### Data to use
<<<<

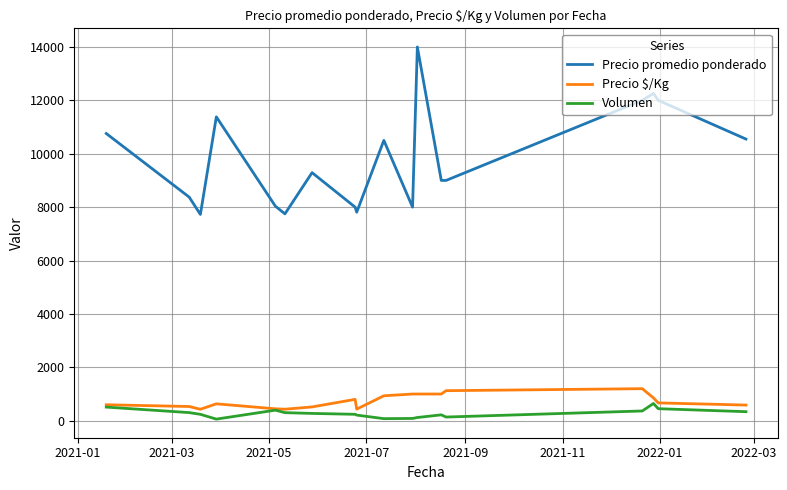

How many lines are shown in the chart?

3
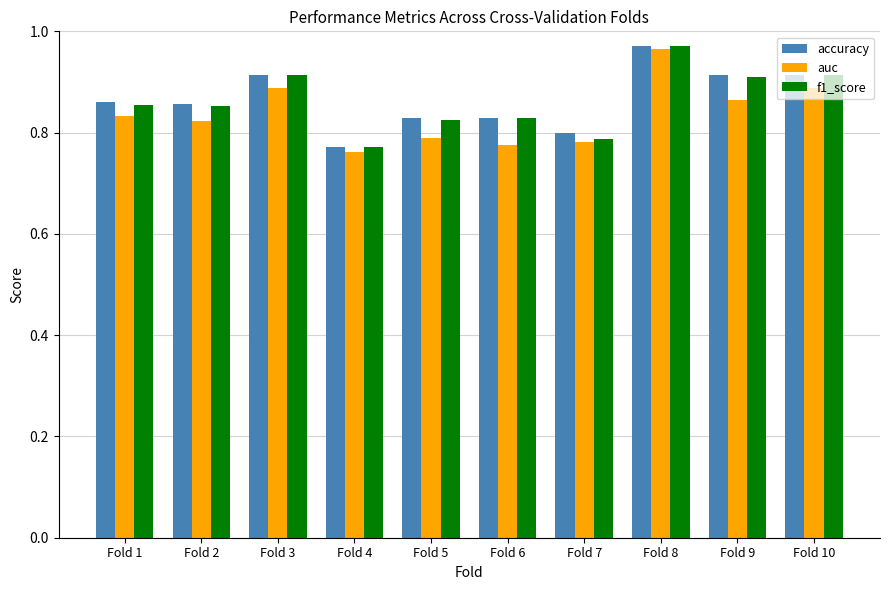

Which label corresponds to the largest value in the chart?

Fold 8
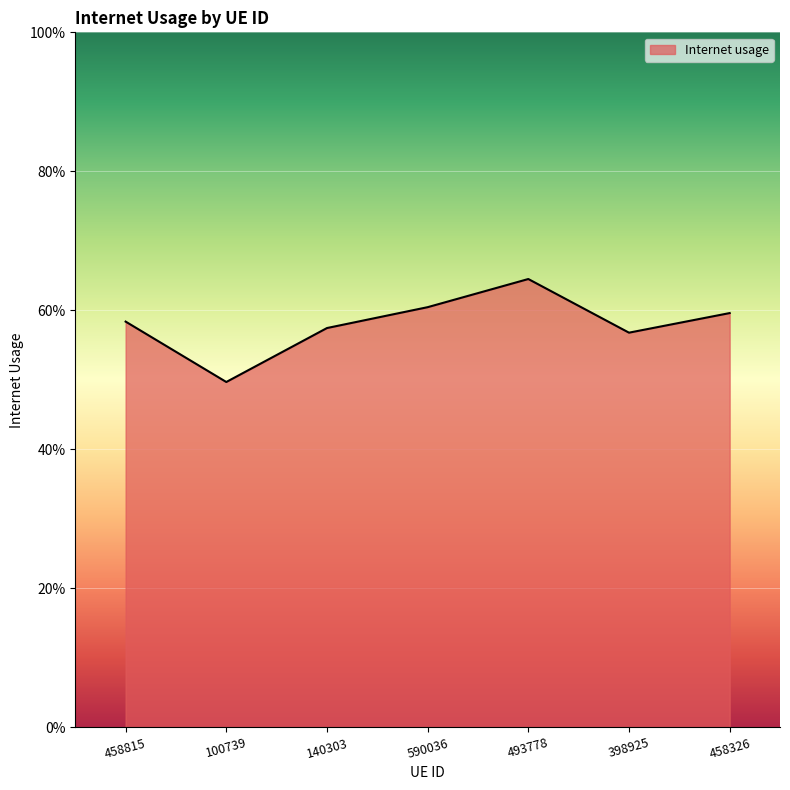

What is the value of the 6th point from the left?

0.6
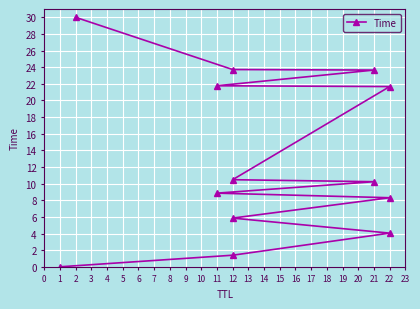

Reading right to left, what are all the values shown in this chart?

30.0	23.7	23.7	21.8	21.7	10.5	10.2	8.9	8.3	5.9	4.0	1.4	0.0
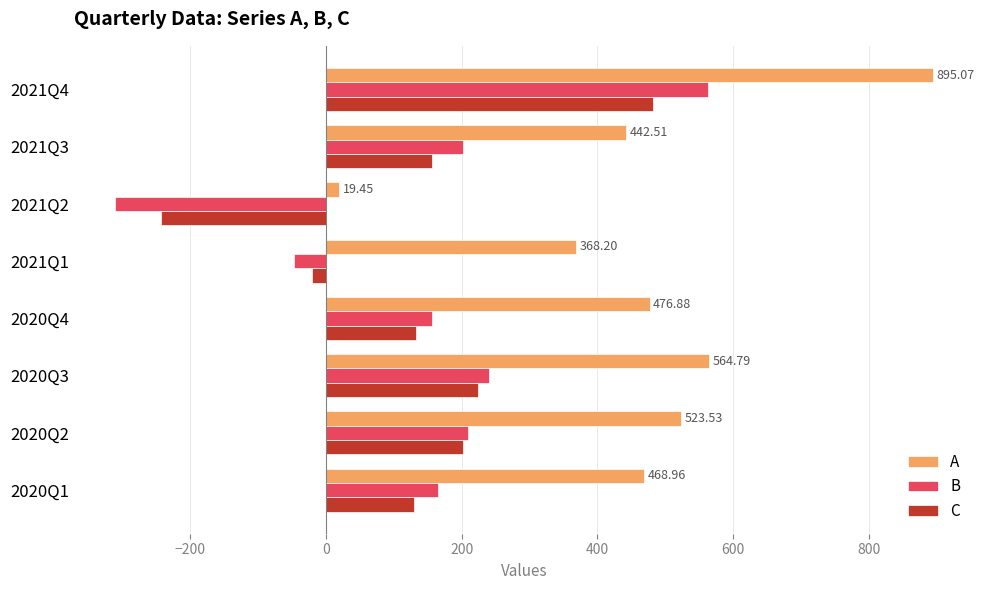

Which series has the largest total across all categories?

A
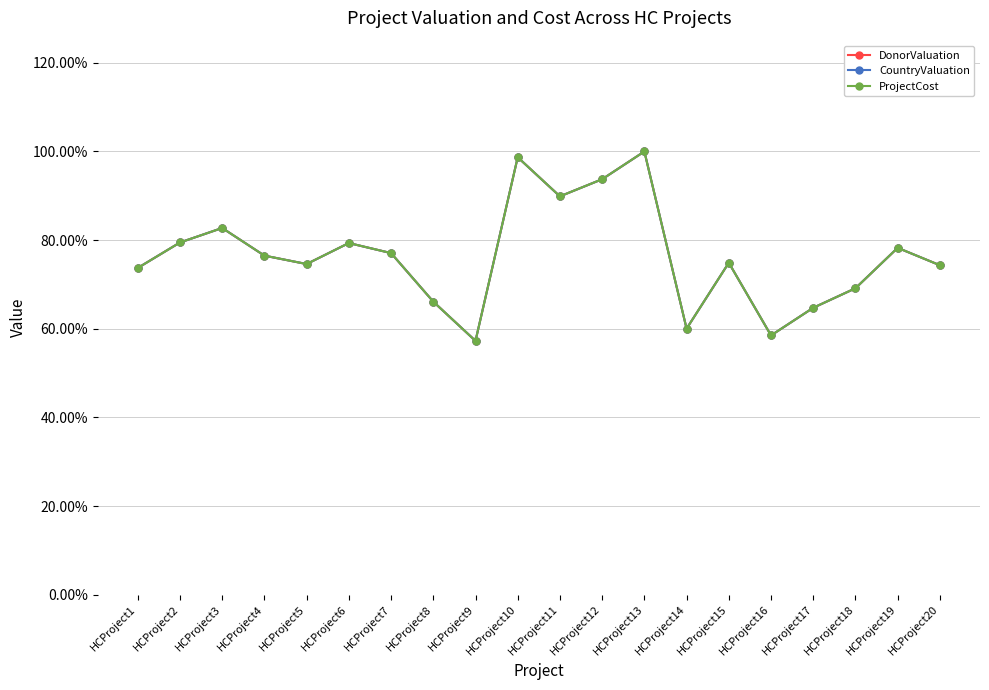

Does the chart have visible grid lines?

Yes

>>>>
<<<<

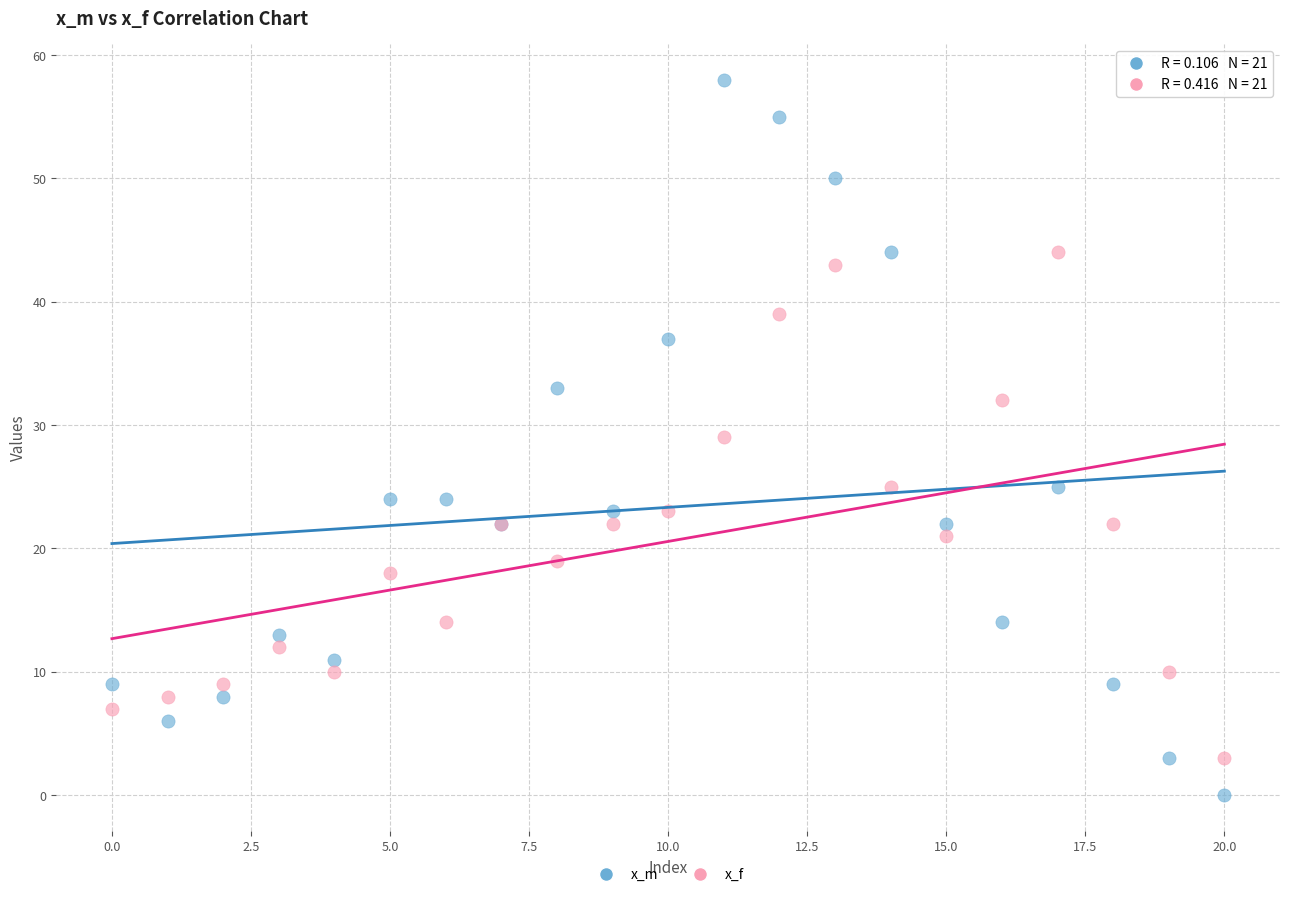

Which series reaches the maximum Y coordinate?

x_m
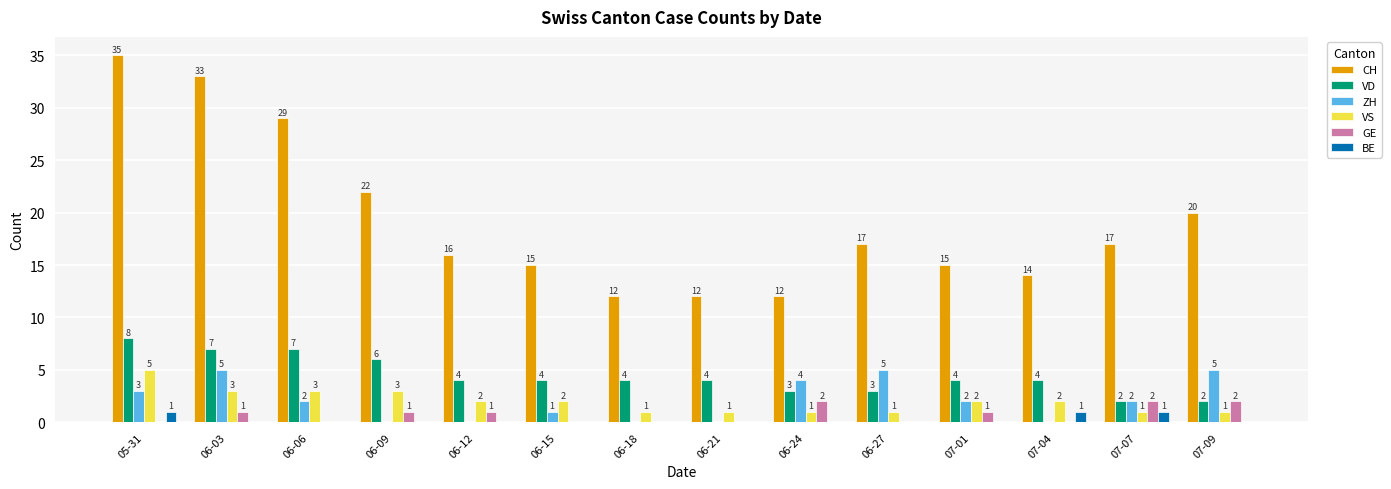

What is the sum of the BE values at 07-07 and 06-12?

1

>>>>
<<<<

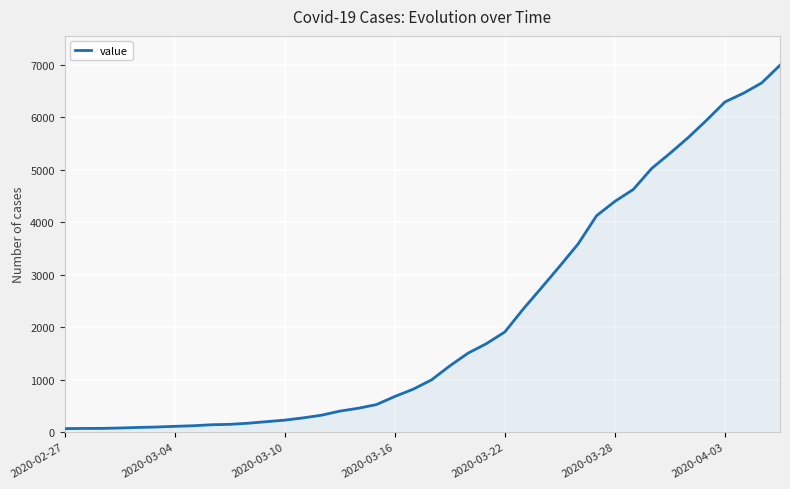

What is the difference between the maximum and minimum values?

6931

>>>>

### What is needed
Starting at the line that contains "How many lines are shown in the chart?" and ending at the line that contains "Does the chart have visible grid lines?", both included, rewrite those rows as a JSON list of strings with one string per line. Skip blank lines, and leave the pictures out.

### Output of the task
[
  "How many lines are shown in the chart?",
  "3",
  "Which label corresponds to the largest value in the chart?",
  "Fold 8",
  "What is the value of the 6th point from the left?",
  "0.6",
  "Reading right to left, what are all the values shown in this chart?",
  "30.0\t23.7\t23.7\t21.8\t21.7\t10.5\t10.2\t8.9\t8.3\t5.9\t4.0\t1.4\t0.0",
  "Which series has the largest total across all categories?",
  "A",
  "Does the chart have visible grid lines?"
]